In power punch, AAP orders discom audit
Jan 01 2014 , Mumbai
Cagey power companies say issue sub-judice
“We have ordered an audit of the private power distribution companies. CAG has said it will do the audit,” chief minister Arvind Kejriwal told reporters after a meeting of his cabinet.
Kejriwal said the lieutenant-governor’s order would go to CAG on Thursday. “From tomorrow the audit will begin,” he said.
While the order by lieutenant-governor Najeeb Jung will technically allow the government and CAG to audit the accounts, the matter is sub-judice and is being heard by the Delhi high court. The next hearing is on January 22.
Honouring its poll promise, the AAP government on Tuesday halved the power tariff by offering a subsidy till March 31. The subsidy is for consumption up to 400 units and will cost the government Rs 200 crore in the three months.
Shares of Tata Power fell by 1.09 per cent to close at Rs 90.35 on Wednesday, while the Reliance Power stock advanced 1.43 per cent to Rs 74.25 amid lacklustre trading.
When contacted by Financial Chronicle, the Tata company’s spokesperson Ajey Maharaj said, “We are waiting for the order to reach us by tomorrow. We will wait for the order to decide on the process.”
Asked if they would oppose the audit, the spokesperson said, “If the law of the land demands an audit, we will definitely comply with the directive. We will comply with all the statutory and administrative laws and regulations.”
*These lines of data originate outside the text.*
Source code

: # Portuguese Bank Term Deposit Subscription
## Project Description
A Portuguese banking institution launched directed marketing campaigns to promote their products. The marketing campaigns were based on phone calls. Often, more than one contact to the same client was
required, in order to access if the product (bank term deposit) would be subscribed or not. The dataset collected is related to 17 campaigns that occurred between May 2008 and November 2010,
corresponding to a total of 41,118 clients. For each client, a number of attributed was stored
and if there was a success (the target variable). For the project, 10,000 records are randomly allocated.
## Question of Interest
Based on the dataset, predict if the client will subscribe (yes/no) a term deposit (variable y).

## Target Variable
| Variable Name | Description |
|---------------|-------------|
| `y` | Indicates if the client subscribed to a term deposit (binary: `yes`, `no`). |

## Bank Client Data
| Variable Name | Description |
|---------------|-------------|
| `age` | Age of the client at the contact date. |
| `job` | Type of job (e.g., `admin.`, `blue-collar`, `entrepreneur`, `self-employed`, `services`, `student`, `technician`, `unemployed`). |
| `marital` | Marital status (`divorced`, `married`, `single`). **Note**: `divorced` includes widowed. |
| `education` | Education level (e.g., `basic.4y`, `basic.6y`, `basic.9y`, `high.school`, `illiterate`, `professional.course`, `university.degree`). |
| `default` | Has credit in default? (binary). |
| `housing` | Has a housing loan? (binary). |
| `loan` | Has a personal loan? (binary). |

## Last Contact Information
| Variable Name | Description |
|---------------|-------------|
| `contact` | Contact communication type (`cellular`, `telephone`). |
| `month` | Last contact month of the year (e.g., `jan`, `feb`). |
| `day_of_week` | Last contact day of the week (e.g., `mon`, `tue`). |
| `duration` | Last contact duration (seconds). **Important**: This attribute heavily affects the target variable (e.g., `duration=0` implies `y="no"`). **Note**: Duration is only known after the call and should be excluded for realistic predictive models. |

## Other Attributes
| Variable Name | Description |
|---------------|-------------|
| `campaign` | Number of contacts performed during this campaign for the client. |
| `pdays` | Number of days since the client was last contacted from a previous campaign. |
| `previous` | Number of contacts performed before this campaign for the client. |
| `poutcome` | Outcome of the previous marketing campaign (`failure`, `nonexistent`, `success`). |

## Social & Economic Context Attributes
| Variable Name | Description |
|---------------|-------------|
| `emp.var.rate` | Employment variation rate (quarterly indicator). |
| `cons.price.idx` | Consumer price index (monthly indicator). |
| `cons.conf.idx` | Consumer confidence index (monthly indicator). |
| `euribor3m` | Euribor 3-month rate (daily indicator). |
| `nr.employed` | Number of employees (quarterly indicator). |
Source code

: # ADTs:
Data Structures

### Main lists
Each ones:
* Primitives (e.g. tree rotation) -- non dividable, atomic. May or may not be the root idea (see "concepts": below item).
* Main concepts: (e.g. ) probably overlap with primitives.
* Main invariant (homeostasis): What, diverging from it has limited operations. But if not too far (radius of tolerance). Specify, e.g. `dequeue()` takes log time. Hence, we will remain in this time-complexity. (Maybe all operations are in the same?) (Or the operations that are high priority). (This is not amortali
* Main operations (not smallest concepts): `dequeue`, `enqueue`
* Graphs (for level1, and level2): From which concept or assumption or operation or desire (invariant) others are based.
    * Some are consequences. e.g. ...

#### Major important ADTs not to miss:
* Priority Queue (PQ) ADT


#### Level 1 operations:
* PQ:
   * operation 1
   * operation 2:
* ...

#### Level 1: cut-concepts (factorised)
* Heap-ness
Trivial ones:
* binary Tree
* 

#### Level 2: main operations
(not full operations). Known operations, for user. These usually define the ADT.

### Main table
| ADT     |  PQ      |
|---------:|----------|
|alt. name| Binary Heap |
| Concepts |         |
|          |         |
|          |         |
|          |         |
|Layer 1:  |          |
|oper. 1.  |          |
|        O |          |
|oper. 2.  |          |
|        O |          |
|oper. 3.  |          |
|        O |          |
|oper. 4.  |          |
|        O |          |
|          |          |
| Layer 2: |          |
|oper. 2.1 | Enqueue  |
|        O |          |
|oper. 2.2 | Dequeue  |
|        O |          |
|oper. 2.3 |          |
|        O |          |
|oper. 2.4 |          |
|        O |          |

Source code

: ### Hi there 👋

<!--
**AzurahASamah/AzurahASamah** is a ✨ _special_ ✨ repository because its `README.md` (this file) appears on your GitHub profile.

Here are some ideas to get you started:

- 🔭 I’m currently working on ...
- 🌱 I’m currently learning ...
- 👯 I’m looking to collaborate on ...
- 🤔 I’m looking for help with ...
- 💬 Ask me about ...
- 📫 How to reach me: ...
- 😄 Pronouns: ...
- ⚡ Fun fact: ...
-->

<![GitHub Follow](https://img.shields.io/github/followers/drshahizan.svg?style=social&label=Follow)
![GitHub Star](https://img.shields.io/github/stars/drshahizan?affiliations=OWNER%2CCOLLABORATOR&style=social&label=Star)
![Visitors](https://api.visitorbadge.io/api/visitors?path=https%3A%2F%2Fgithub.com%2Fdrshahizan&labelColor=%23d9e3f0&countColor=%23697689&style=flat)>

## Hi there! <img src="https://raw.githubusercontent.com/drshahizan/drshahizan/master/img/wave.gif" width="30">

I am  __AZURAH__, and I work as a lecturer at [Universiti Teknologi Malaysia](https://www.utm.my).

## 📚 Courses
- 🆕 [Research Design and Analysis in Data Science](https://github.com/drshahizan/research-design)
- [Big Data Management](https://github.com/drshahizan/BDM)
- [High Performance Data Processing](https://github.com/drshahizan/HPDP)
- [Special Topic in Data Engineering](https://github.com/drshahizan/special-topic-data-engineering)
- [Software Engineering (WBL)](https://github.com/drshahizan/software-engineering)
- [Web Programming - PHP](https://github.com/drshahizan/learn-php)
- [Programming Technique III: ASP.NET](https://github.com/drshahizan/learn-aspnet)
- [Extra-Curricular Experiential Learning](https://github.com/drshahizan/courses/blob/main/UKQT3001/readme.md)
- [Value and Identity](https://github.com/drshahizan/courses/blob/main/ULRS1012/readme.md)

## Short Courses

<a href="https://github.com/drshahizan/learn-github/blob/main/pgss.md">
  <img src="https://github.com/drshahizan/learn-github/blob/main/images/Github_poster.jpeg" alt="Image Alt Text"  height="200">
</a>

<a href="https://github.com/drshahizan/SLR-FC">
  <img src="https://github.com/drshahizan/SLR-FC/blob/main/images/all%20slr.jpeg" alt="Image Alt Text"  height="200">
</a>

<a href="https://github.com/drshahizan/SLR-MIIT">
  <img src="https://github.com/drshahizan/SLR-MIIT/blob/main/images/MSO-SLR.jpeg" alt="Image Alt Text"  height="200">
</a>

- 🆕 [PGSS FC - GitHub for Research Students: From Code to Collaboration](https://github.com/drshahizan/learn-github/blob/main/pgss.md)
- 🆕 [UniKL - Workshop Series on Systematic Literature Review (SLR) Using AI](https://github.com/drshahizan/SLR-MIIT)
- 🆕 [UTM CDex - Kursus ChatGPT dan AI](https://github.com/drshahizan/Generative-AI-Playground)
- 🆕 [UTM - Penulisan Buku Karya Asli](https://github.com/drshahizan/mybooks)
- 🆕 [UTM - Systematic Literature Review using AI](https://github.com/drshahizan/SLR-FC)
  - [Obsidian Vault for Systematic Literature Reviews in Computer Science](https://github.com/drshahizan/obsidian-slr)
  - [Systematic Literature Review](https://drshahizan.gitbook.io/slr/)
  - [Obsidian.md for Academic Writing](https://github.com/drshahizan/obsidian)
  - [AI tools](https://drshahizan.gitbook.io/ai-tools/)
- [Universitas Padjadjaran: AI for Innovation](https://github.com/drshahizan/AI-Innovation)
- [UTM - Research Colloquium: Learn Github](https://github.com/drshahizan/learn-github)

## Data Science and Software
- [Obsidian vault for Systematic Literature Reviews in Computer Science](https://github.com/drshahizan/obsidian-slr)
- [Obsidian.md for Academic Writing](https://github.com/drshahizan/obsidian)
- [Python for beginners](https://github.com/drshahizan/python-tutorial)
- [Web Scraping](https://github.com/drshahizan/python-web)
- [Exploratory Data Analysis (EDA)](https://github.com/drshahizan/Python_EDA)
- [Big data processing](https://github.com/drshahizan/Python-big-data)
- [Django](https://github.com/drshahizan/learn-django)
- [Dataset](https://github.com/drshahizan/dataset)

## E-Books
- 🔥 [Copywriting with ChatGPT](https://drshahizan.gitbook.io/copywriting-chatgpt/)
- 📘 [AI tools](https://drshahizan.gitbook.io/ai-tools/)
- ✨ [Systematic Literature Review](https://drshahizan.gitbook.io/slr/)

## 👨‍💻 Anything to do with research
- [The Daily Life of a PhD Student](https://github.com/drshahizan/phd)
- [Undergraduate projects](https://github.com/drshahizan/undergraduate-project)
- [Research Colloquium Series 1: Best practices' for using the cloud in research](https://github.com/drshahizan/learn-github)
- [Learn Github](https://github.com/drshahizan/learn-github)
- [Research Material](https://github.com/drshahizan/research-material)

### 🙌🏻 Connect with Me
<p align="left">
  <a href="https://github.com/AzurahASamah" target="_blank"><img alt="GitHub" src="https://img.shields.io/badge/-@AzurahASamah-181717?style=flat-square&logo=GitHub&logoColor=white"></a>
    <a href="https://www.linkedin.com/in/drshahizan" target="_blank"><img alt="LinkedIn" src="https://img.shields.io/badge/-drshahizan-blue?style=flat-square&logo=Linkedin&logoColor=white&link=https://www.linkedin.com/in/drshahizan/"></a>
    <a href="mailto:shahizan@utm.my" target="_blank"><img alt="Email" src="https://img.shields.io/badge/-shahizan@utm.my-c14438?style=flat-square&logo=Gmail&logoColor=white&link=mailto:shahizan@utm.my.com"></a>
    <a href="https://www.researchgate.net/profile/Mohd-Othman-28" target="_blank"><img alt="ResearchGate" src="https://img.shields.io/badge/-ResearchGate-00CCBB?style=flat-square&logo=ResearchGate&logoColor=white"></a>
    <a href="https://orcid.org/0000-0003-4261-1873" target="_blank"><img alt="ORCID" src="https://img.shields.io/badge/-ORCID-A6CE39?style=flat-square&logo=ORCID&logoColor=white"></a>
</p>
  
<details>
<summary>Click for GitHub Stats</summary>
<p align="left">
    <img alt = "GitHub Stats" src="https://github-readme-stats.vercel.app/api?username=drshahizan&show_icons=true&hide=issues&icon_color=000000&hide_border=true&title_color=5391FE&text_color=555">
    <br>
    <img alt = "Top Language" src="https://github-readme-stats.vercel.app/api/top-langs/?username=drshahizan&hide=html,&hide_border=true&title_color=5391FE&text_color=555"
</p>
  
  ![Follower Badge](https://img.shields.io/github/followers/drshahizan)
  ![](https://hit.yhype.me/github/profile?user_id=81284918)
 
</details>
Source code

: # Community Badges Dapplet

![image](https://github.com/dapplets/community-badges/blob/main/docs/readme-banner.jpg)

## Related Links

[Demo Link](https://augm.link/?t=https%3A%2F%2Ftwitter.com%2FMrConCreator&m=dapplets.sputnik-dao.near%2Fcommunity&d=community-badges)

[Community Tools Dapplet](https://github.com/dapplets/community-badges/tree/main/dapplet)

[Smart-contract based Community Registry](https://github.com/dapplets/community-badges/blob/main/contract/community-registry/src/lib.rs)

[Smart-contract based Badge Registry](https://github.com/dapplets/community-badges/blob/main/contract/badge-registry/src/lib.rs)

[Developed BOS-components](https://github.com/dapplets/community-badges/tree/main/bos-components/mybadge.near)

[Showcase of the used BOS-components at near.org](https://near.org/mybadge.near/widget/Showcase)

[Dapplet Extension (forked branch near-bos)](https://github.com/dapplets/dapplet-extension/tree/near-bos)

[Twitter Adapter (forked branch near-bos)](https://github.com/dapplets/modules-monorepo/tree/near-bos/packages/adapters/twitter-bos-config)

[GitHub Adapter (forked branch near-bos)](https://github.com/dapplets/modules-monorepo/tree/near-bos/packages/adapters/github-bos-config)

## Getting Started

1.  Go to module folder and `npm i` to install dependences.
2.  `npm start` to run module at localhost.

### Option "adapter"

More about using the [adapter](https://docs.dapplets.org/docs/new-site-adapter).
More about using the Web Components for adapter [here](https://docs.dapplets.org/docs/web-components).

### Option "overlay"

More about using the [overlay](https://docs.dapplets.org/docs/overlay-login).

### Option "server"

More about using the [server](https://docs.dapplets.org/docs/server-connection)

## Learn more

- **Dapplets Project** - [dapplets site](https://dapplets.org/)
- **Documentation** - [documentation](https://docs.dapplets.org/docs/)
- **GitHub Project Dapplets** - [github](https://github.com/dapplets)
The Reliance Infrastructure spokesperson declined to comment, saying the matter was sub-judice.
Power analysts and consultants slammed the action, calling the Delhi government decision retrograde. When all the states are reducing subsidies, Delhi has gone back to subsidies — not good for the state’s economy, they said.
“At best the regulator should introduce periodical checks to see if the claimed capex spends are properly done. That will ensure that the money is spent properly in the core business. This should not mean an audit. More than 70-80 per cent of the cost is already audited,” said Kameswara Rao, PwC executive director for energy.
TPDDL supplies electricity to 1.3 million consumers in North and North- West Delhi. The other two companies, BRPL and BYPL, supply power to the rest of the city, except areas under New Delhi Municipal Corporation.
Bhargav B, senior power analyst at Ambit Capital, said the audit would make no major discovery. “It is more of a rhetoric and election gimmick. This will not pay in the long term. Tata Power’s accounts are already audited at every stage; hence there won’t be much problem there. But it is difficult to say the same about Reliance Infra companies for they are not listed and we don’t have access to their financials,” he said.
The point was seconded by independent analyst A K Prabhakar, who said the Delhi decision was taking the economy back through subsidies when there was no way to recoup the money. “Investors will be de-motivated at a time when the sentiments are already at their lowest in the sector.”
Ripples of the Delhi government decision were felt at the national level on Wednesday, with Sanjay Nirupam, the All-India Congress Committee general secretary, urging the Maharashtra government to reduce the price of power in Mumbai for consumption up to 500 units.
In a letter to his party chief minister Prithvi Raj Chauhan, Nirupam said the problems in Mumbai were similar to those in Delhi and the subsidy allocations in the past had benefited only the distribution companies and not the consumer.
While the debate on the power tariff cut is on, the Delhi Electricity Regulatory Commission (DERC) is likely to begin this month the tariff revision process for 2014-15.